Now a group, called the "Re-established Sanhedrin" after the Temple-era religious high court, has decided to buy some sheep and try to find one that is ritually perfect for sacrifice, with an eye toward resuming the practice at the Jerusalem site, known to Jews as the Temple Mount.
The site is the most hotly disputed in the Middle East, home today to the Al Aqsa Mosque compound, where Muslims believe the Prophet Muhammad ascended to heaven.
Israel captured the site in the 1967 war and turned day-to-day control over to the Muslim Religious Council, but Palestinians take the Jewish fringe groups seriously.
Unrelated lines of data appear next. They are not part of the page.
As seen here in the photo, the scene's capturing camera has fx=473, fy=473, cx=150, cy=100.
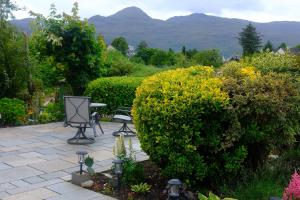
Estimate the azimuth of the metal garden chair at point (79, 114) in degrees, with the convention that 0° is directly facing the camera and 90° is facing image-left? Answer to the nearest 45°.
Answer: approximately 180°

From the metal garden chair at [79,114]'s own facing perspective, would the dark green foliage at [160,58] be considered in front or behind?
in front

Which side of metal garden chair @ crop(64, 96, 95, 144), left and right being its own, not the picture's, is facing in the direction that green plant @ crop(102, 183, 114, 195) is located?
back

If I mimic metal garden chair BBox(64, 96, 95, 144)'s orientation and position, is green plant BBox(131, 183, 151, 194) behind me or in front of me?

"Regrettably, there are many extremist Israeli groups who want to carry out their plans," said Jerusalem's senior Islamic cleric, Mohammed Hussein. "Let them say what they want, Al Aqsa is a Muslim mosque."
In recent weeks Muslims have protested an Israeli archaeological and construction project outside the compound, despite Israeli assurances that they have no intention of harming the mosque.
Jewish prayer at the site is forbidden by most rabbis and by Israeli authorities -- the former for religious reasons and the latter to prevent Muslim riots.
The ban does not sit well with some small fringe groups -- notably the Temple Mount Faithful, who have constructed a cornerstone for the "Third Temple" and advocate destroying the mosque.
The 71 members of the "Re-established Sanhedrin" say they want to begin sacrificing animals again, despite the absence of the Temple, the ritual altar and all the required implements listed in the Bible. Rabbi Dov Stein of the group admitted that it won't be any time soon.
"We want to do the sacrifice, but we have political problems," Stein said. "We hope there will come a time when the government will agree. We will push for that to happen."
Other rabbis point out that ritual animal sacrifice has been banned since the destruction of the Second Temple in A.D. 70.
"Around that time, animal sacrifice, as a mode of religious worship, stopped," said Rabbi Doniel Hartman of the Shalom Hartman Institute in Jerusalem. "Moving back in that direction is not progress."